Northern Hawke's Bay iwi Ngati Pahauwera is expected to be the first in New Zealand to be granted coastal Customary Marine Title, despite the iwi board's disappointment with a Crown offer that excluded the central focus of the Mohaka River mouth.
But in Hawke's Bay yesterday, Minister of Treaty Settlements Chris Finlayson QC stressed no one loses any rights, saying if people want to launch their boat where they always have done nothing changes - as is the situation with 12,500 cases of "bluewater" rights, where landowners have had long term rights to the water's edge.
Mr Finlayson said there remained a sector that wanted people to believe otherwise but the Marine and Coastal Area Act, under which the iwi application was lodged, restored peoples' right to whatever legal action they needed to protect their interest in property, and to argue it in court if need be.
"You don't do away with anyone's right to assert their property rights," he said.
Iwi chairman Toro Waaka expects unsatisfied parts of the application will be argued in the High Court, to which the iwi has already applied.

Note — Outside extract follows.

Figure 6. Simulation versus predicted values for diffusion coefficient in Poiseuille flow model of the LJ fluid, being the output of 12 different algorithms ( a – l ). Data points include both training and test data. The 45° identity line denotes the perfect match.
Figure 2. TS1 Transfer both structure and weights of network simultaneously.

Mr Finlayson expects that while many applications around the country might "not see the light of day," there will be others that follow a similar path, possibly including some of the other 12-13 applications affecting Hawke's Bay coastline.

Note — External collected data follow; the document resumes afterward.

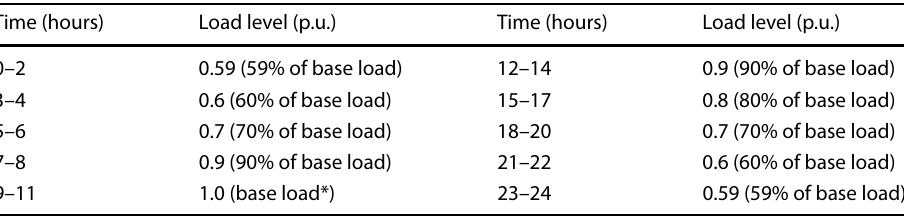
Table 14 Time-varying loading considered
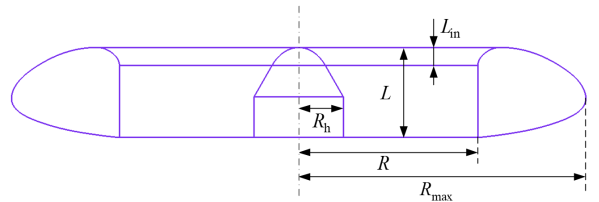
Figure 14. Schematic diagram of the duct profile of the 400 ducted fan.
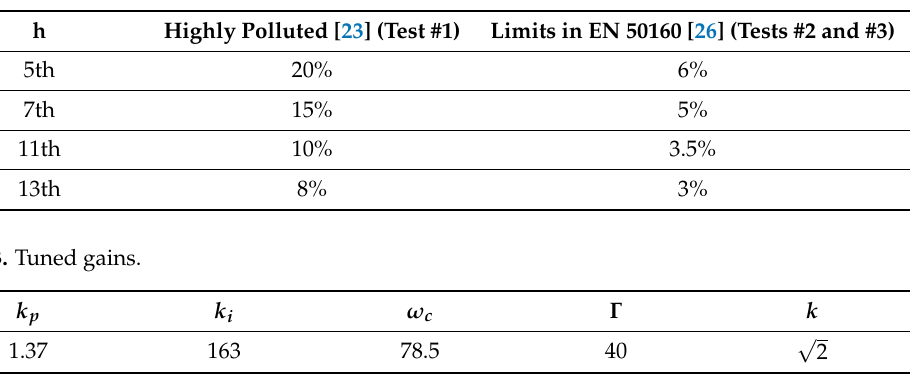
Table 2. Harmonics magnitude (% V + ).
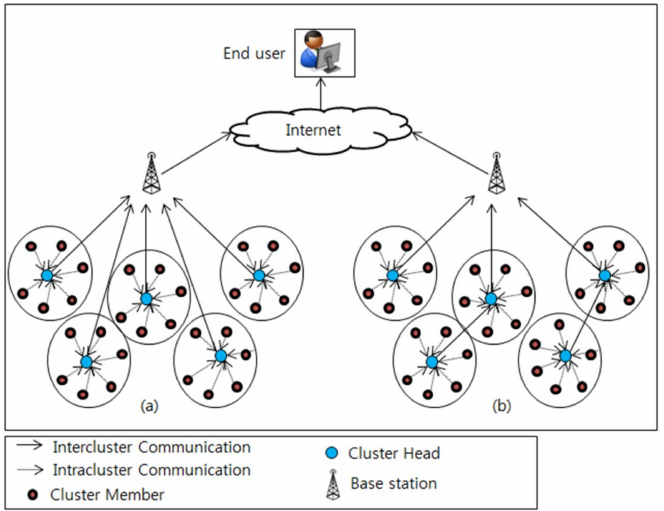
Figure 1. Cluster-based wireless sensor network (WSN) with different data communication scenarios: ( a ) single-hop communication and ( b ) multi-hop communication from sensor nodes to the end user through base station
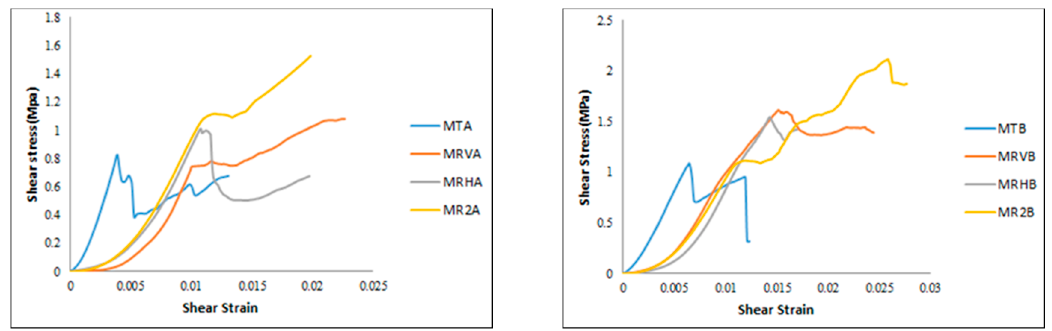
Figure 8. Shear stress–strain relationship for MRA and MRB reinforced masonry walls.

Applications under the Act closed in April and Mr Finlayson said: "We've now got a whole lot of cases. In my view, there will be a couple of big ones."
The Ngati Pahauwera trust board has recommended members accept the Crown offer. Although lodged in 2014, it effectively pre-dates the 2004 Foreshore and Seabed Act, which sparked huge opposition, formation of the Maori Party, and the beginning of the end for the Labour Government of Prime Minister Helen Clark.
It was about to be lodged in 2008 under the new act, when the Crown advised holding-off until the repealing of the Foreshore and Seabed Act. The was replaced under National and Maori parties leadership by the new legislation, which Mr Finlayson noted was supported by all in Parliament in 2011.
The iwi application sought title over the area from between the mouths of the Poututu Stream in the north (north of the Waihua River) to Ponui Stream in the south (just north of the Waikare River), including the Mohaka River mouth and extending 12 nautical miles out to sea.
But the Crown offer, made through Mr Finlayson, excludes the Mohaka mouth and covers only the beach area ("wet sands") in the high-to-low tide marks of the shorter distance from Waihua River to Ponui Stream.
From its treaty settlement, the iwi does have some authority over the Mohaka, particularly in relation to the unique hangi stones of the area, which are seen as a Ngati Pahauwera taonga.
Customary marine title recognises a person's relationship to the marine and coastal area. This can't be sold or used to restrict public access (except in the case of protecting wahi tapu subject to a separate application).
It gives standing to opposition, and support, in resource consent applications, ownership of minerals other than petroleum, gold silver and uranium, interim ownership of taonga discovered in the area, and allows iwi the ability to prepare a planning documentary setting out its objectives and policies for management and resources of the area.
Two ratification hui for members were held last week at Te Hauke and Mohaka and the third-and-last will be on Sunday at the headquarters of Te Taiwhenua o Heretaunga in Hastings, off Orchard Rd near the Omahu Rd-HB Expressway. Results are expected to be announced on August 7.
Project manager Bonny Hatami said the iwi has 6-7000 members. The ratification process is not as extensive as that required in the treaty settlement process, and some members living outside the rohe have supplied letters of support. The biggest attendance is expected at the Hastings hui, partly because it doubles as a hui-a-iwi, with general business.